Clarine Boyer wasn’t prone to sitting around and waiting for things to happen.
When a church denied her daughters entry to a Girl Scout troop, Boyer didn’t threaten a lawsuit or file a complaint. She researched what it took, became a Girl Scout leader herself and established her own troop in Easton’s old Delaware Terrace housing project.
Fifteen years after she died at age 77, about 70 people crowded into the Easton Area Neighborhood Center on Monday night as the community room was dedicated in Boyer’s name.
The longtime Easton resident, community activist and volunteer died on Nov. 22, 2002, a few days after suffering a stroke in that very room.
Family and friends recalled her dedication, her fire and her bravery at a time when the Easton-area’s black community was fighting for greater representation and equality.
Boyer worked side by side with many of Easton’s civil rights pioneers, often in the background and at the ground level. Folks rarely got anything over on her.
“I remember growing up in Delaware Terrace knowing Ms. Boyer was always right around the corner,” said Ken Brown, a city councilman. “I will never forget her tenacity to know that you needed an education to move forward. She pushed for that early in your life, and that was very important to us.”

### RECORDED INFORMATION
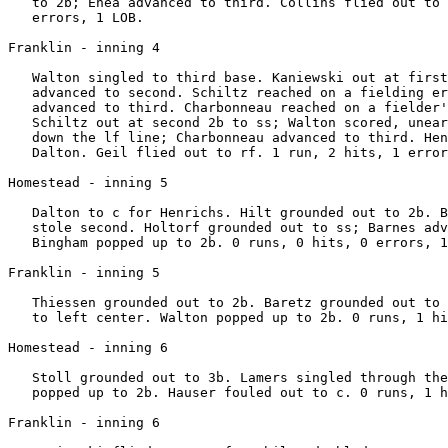
   to 2b; Enea advanced to third. Collins flied out to 
   errors, 1 LOB.

Franklin - inning 4

   Walton singled to third base. Kaniewski out at first
   advanced to second. Schiltz reached on a fielding er
   advanced to third. Charbonneau reached on a fielder'
   Schiltz out at second 2b to ss; Walton scored, unear
   down the lf line; Charbonneau advanced to third. Hen
   Dalton. Geil flied out to rf. 1 run, 2 hits, 1 error
Homestead - inning 5

   Dalton to c for Henrichs. Hilt grounded out to 2b. B
   stole second. Holtorf grounded out to ss; Barnes adv
   Bingham popped up to 2b. 0 runs, 0 hits, 0 errors, 1
Franklin - inning 5

   Thiessen grounded out to 2b. Baretz grounded out to 
   to left center. Walton popped up to 2b. 0 runs, 1 hi
Homestead - inning 6

   Stoll grounded out to 3b. Lamers singled through the
   popped up to 2b. Hauser fouled out to c. 0 runs, 1 h
Franklin - inning 6
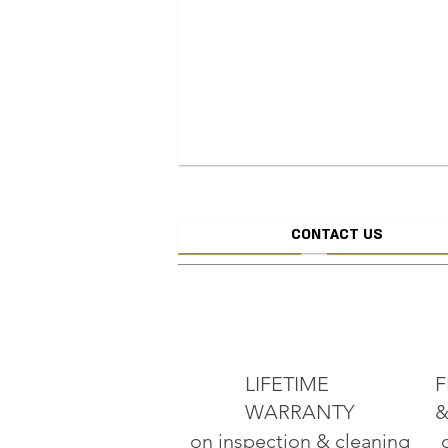
CONTACT US
CREATE JEW
ADD TO CART
LIFETIME
F
WARRANTY
&
on inspection & cleaning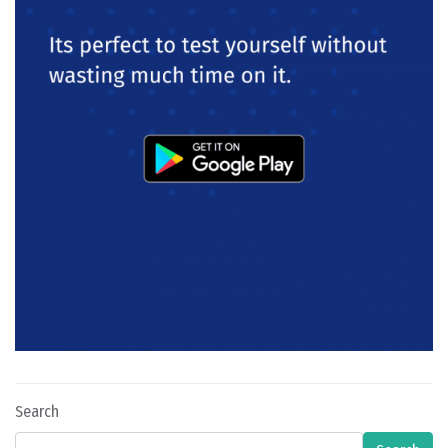
Search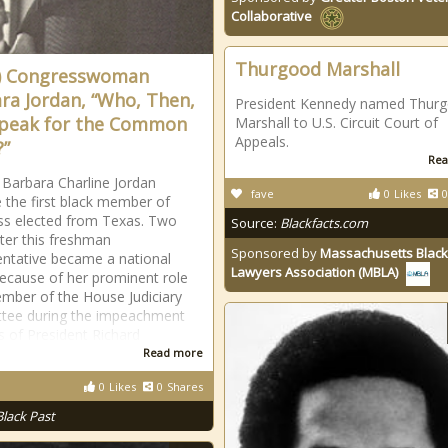
Collaborative
Thurgood Marshall
) Congresswoman
ra Jordan, “Who, Then,
President Kennedy named Thur
Speak for the Common
Marshall to U.S. Circuit Court of
Appeals.
”
Rea
 Barbara Charline Jordan
fave
0
Likes
0
the first black member of
s elected from Texas. Two
Source:
Blackfacts.com
ater this freshman
Sponsored by
Massachusetts Black
ntative became a national
Lawyers Association (MBLA)
because of her prominent role
mber of the House Judiciary
tee during the impeachment
s of President Richard
Read more
0
Likes
0
Shares
Black Past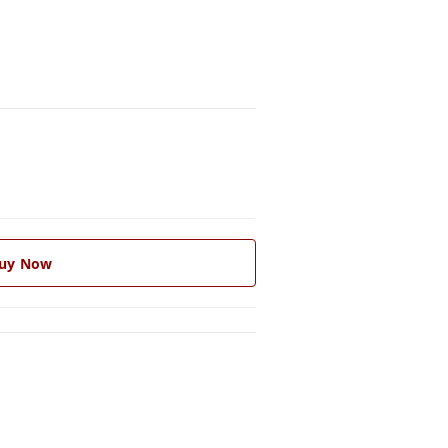
uy Now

### COMPLETE THE FOLLOWING
1 > In the article about Clarine Boyer, what did she do after a church turned her daughters away from a Girl Scout troop?
2 > Pick up the article about Clarine Boyer right after its last paragraph and write the next part.

### WRITTEN ANSWERS
1 > She became a Girl Scout leader herself and started her own troop in Easton's old Delaware Terrace housing project.

2 >
Boyer was a founding member of the South Side neighborhood center and a 50-year member of the Easton branch of the NAACP.
“Nothing ever got in her way,” said her granddaughter, Reya Boyer Liberto. “When I think of her I think of courage and I think of all it must have taken her to forge through. It takes courage not to get discouraged.”
She came to Easton from Philadelphia in 1947 to be on Maryfarm, the Catholic-run communal farm in Williams Township operated by Dorothy Day.
She married and raised five children, working several jobs and balancing her responsibilities as a mother with her burgeoning community activism, according to her son Marvin Boyer.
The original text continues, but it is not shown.